_WHAT IS REQUIRED:_ Write the next part of the passage on running below, starting right after its final sentence.

_DOCUMENT SECTION:_
Running is unique in sport by virtue of its utter purity, requiring nothing more than a willing body and force of spirit. No accoutrements: No bats, balls, helmets, motors, masks, goggles, oars, nets, padding, bars or beams. It's just you against ground, gravity and your own heart, not merely literally.
Sure, some are more genetically blessed than others, but anyone can turn the ignition and churn away. Deprived of wings, running is as close as we humans come to flying. To run is to be alone, free and limited only by the horizon. Whether recreational or functional, to run is to escape.
Run, Forrest. Run.
Such a simple imperative. All God's creatures run — or get eaten. Or trampled. Or raped.
The world's fastest woman tells a story about being approached by a boy on her way home from school, who said it was time little Fraser-Pryce learned about men's "gifts." When she told her mother about the encounter, Mom grabbed a knife and showed the fellow the sharp edge of his fate should he pursue her daughter again.
It's a fair guess Fraser-Pryce could escape a pursuer, but not all women are so swift. And, in some places still, women who run are ridiculed and shunned. How dare they express themselves as strong and free, and faster than the men who would punish them? One such runner stands out in London not because she is faster than most but because she runs at all.

_INFORMATION PROVIDED:_
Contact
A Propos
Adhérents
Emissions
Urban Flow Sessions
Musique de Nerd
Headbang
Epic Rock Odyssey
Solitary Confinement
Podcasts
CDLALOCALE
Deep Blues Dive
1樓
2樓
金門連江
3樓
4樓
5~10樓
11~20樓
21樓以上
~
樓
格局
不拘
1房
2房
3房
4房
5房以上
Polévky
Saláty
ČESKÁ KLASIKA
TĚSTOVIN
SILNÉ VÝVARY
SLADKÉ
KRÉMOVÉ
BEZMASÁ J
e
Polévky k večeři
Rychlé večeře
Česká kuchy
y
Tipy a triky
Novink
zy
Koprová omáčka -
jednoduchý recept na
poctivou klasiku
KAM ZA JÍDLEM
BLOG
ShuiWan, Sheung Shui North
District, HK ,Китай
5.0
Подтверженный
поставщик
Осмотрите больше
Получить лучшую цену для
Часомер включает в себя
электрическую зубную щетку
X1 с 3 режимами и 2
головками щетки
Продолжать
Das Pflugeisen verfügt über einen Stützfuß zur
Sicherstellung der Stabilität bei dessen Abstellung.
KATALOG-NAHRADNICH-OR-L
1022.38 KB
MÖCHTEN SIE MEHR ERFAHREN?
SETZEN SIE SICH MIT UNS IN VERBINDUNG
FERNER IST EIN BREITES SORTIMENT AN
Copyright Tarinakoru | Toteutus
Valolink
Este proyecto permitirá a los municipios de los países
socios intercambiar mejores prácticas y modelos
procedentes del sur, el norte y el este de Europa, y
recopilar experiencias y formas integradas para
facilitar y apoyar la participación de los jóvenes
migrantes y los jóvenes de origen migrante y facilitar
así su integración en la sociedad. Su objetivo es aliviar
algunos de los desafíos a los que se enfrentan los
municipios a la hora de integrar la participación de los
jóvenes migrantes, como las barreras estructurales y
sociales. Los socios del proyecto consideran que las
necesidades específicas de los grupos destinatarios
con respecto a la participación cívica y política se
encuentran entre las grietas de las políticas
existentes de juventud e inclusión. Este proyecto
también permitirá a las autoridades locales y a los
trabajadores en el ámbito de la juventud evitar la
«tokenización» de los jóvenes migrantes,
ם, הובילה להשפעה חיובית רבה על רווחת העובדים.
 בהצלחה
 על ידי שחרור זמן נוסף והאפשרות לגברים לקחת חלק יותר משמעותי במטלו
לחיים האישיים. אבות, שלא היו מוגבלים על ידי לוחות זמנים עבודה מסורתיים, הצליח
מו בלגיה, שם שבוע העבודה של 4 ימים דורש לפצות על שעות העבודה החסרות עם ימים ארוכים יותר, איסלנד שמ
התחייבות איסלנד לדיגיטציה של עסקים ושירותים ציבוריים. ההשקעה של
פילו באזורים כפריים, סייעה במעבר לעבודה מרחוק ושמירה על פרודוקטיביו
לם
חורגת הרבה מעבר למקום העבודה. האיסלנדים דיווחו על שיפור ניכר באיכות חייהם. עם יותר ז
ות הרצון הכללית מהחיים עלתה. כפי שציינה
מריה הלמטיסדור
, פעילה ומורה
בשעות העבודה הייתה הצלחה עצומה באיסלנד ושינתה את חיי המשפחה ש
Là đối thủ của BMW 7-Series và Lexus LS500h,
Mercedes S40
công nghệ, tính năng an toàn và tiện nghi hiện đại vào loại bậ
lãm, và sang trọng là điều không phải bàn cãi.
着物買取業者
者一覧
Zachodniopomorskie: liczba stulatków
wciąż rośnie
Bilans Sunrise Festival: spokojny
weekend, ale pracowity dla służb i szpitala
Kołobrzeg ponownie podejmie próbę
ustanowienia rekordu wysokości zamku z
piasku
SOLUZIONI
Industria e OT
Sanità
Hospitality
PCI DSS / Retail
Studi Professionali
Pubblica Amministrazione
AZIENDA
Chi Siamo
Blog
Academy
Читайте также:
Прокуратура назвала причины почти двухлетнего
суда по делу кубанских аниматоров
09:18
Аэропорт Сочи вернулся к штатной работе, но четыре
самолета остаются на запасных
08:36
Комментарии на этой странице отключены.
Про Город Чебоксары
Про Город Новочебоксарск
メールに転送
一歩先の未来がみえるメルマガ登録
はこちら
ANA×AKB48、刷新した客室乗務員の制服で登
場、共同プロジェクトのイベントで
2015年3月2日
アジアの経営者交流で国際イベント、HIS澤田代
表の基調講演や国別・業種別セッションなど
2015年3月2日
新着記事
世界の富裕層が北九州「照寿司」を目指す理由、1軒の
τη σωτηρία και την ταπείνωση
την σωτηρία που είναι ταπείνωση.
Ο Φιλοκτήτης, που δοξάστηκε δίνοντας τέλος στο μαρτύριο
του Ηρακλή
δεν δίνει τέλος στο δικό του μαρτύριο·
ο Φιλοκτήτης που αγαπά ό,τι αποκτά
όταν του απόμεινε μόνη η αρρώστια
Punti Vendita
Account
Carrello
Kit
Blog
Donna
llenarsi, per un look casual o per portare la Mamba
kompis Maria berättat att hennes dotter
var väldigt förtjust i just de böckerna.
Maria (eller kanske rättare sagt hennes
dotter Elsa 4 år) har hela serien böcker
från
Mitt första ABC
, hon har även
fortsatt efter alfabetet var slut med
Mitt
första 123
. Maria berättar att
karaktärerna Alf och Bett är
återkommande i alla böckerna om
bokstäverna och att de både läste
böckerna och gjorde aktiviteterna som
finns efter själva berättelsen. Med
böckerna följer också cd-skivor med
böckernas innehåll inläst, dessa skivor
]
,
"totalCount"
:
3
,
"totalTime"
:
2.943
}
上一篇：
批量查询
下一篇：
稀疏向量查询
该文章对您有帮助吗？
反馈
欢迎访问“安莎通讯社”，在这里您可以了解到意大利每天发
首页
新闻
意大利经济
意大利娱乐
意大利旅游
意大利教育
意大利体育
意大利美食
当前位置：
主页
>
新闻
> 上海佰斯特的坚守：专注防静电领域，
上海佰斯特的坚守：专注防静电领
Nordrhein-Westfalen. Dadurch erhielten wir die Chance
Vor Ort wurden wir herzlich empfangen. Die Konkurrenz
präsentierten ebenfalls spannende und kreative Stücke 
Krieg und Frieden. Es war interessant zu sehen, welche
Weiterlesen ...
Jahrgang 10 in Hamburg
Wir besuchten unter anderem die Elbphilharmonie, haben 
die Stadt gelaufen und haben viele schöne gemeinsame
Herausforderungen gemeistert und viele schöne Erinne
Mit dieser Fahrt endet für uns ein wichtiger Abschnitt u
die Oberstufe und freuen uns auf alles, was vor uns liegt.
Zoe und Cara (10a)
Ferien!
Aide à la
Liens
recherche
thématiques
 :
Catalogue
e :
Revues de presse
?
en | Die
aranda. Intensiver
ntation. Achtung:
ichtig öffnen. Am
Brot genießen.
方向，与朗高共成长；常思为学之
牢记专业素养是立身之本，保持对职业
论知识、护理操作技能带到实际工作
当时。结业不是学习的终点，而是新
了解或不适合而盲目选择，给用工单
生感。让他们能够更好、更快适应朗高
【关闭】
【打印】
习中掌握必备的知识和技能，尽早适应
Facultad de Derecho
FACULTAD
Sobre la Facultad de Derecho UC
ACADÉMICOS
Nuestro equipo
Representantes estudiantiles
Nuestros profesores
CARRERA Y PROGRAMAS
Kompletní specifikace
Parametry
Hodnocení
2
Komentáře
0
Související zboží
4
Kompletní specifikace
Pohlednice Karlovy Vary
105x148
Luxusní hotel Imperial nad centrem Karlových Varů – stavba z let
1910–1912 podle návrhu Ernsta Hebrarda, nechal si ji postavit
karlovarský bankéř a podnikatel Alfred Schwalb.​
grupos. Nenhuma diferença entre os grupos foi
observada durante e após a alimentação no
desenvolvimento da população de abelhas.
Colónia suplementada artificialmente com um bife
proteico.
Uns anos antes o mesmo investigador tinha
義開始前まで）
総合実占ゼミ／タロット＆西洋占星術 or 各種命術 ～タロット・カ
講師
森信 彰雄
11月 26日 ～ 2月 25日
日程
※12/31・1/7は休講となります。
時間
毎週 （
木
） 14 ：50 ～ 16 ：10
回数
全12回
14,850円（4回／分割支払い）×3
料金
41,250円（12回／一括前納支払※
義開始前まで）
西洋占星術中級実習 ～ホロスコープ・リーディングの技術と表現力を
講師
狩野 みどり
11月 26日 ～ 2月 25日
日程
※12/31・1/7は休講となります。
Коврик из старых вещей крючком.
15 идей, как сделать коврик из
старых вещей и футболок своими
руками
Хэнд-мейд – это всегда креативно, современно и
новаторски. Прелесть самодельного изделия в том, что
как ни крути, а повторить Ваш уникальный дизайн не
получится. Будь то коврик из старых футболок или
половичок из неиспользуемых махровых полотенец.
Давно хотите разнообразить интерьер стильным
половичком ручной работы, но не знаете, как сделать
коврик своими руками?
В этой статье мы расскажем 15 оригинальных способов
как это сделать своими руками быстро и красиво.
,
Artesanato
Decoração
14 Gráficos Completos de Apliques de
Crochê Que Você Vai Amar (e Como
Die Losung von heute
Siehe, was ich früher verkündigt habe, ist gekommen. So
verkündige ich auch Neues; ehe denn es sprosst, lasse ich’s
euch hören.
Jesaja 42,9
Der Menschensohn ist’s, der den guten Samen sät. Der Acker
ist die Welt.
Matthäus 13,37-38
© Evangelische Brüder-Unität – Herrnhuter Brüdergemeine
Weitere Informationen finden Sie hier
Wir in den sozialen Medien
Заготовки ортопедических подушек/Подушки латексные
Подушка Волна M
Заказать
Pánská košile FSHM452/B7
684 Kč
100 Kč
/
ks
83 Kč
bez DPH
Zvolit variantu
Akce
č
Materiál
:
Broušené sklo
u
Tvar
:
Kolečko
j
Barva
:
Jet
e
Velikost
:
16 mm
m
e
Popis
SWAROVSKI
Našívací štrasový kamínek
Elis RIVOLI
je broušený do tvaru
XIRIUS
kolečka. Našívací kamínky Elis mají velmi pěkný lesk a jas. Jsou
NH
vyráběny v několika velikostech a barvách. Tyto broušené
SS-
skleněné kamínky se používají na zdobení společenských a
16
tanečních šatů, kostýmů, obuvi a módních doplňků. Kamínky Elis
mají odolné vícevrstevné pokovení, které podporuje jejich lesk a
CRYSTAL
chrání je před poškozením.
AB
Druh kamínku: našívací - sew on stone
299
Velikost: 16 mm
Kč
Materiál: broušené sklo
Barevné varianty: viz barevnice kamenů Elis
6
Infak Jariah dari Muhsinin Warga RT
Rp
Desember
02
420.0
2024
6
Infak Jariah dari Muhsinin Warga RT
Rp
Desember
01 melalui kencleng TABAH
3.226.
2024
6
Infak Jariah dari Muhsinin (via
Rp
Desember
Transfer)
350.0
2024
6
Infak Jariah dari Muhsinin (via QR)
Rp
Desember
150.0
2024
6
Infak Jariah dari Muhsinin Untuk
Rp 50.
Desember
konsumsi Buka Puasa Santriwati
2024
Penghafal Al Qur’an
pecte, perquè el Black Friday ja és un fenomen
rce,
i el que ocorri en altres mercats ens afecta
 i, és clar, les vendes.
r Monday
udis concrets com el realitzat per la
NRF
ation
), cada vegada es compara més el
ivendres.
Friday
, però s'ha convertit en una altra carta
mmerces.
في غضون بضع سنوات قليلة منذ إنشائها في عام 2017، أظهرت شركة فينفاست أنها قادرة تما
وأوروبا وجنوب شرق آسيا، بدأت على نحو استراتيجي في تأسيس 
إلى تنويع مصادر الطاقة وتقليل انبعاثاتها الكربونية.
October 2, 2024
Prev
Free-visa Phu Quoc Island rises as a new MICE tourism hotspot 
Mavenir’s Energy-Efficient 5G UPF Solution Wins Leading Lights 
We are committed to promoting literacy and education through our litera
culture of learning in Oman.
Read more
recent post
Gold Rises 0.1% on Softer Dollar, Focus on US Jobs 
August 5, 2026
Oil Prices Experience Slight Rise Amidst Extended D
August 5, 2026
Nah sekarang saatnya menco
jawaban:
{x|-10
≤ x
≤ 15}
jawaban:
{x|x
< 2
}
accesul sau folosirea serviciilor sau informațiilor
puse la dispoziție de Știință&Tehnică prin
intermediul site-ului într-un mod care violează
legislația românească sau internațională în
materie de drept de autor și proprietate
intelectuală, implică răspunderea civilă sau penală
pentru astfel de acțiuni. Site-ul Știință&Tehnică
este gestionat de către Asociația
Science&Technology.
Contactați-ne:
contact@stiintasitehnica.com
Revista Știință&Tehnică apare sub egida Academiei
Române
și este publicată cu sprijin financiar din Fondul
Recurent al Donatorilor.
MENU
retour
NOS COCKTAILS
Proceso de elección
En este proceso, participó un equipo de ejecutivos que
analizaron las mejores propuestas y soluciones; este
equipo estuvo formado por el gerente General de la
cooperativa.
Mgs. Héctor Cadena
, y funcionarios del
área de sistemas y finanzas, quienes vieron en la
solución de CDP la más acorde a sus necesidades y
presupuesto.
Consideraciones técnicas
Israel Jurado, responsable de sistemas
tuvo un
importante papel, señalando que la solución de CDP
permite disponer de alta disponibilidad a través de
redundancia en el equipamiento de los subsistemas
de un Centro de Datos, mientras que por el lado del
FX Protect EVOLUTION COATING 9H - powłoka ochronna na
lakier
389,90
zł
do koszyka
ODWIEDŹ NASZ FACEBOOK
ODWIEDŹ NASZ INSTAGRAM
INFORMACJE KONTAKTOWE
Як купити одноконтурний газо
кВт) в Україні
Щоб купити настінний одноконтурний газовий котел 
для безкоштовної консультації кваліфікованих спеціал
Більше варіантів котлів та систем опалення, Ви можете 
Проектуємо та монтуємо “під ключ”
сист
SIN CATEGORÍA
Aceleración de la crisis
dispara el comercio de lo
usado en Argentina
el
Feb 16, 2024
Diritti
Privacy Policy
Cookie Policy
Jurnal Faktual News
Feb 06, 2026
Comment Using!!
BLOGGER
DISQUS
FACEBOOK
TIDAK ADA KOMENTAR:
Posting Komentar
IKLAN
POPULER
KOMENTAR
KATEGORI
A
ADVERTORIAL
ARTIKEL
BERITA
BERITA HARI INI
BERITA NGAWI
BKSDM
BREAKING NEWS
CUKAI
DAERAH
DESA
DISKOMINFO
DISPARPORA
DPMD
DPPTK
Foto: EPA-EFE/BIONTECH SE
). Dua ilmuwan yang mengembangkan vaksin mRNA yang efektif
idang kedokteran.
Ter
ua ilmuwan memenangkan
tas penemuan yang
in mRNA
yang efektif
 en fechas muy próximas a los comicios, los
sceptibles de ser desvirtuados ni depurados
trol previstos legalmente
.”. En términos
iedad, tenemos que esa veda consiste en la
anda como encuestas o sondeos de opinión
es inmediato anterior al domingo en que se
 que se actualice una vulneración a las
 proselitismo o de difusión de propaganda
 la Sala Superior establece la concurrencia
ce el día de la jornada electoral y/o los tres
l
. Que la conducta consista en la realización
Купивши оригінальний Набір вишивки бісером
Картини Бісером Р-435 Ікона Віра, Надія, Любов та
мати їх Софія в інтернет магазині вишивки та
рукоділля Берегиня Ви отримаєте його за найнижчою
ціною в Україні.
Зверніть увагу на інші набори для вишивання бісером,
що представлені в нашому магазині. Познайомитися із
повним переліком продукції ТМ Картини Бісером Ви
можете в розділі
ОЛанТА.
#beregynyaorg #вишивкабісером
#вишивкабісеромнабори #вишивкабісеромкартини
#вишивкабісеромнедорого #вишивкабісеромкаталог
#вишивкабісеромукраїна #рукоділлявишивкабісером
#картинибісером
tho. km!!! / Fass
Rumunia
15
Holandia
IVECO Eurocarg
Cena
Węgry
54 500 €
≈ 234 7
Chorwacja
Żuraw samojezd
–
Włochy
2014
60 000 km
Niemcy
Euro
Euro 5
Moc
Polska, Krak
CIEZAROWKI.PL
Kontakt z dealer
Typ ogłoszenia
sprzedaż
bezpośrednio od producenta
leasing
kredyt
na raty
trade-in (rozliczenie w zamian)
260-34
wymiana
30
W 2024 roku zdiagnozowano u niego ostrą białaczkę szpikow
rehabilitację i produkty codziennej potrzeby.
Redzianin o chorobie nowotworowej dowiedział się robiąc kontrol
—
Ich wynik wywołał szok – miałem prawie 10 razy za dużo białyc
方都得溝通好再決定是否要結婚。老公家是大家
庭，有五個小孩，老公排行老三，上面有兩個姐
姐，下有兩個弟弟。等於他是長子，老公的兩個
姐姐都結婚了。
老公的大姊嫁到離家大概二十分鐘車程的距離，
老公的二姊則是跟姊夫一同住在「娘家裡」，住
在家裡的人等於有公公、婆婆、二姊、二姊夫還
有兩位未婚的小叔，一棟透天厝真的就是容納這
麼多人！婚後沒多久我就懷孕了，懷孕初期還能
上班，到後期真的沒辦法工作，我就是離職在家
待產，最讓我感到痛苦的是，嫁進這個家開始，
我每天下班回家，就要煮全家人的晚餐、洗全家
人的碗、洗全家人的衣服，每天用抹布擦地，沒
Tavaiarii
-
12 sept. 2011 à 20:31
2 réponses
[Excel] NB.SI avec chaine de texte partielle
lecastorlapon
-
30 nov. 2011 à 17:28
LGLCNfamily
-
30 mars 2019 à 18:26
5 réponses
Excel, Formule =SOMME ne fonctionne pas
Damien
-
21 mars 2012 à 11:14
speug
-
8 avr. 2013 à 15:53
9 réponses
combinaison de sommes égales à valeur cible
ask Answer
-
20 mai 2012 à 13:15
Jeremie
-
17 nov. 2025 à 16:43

_WRITTEN RESPONSE:_
Tahmina Kohistani of Afghanistan didn't even qualify to compete in the 100-meter race that Fraser-Pryce won. But she won an even greater contest against the odds. She made it to London despite being heckled and chastised at home where — as recently as last month the Taliban executed a woman for being accused of adultery — Kohistani is a bad woman. Good women walk behind their men, and sports are for men to enjoy without the company of women — except when occasionally they turn their stadiums into execution fields for noncompliant women.
Kohistani, who ran wearing a headdress and clothing that covered her arms and legs, suffered moments of doubt leading up to her qualifying race. What was the point, after all, if back home she was reviled? But she found strength in that place that runners all seem to have — one imagines a tiny, gossamer village in one of the heart's chambers where elves in silk streamers perform pirouettes to arias, churning out potions of endorphin-infused joy.
Kohistani found her focus: "I will continue," she said. "Someone should respond this way. And someone should take these problems and I am the one who is ready for the problem."
Talk about the travails of destiny.
Imagine if it fell to you to show a nation and a culture that "these problems" are violence against humanity. Imagine that by wanting to run, you are essentially instructing a primitive, misogynist religion — armed and dangerous toward women — that they, the Taliban and its ilk, are the bad ones. If you are that person, you'd better be able to run, all right, and you'd better be fast.
This is the component missing from most discussions of world-class athletes, but especially when it comes to those women from Muslim countries who competed in the Olympics this year for the first time ever, including from Saudi Arabia, Qatar and Brunei. For any athlete, it takes enormous courage to step up to the starting line, to risk defeat and the disappointment of one's country.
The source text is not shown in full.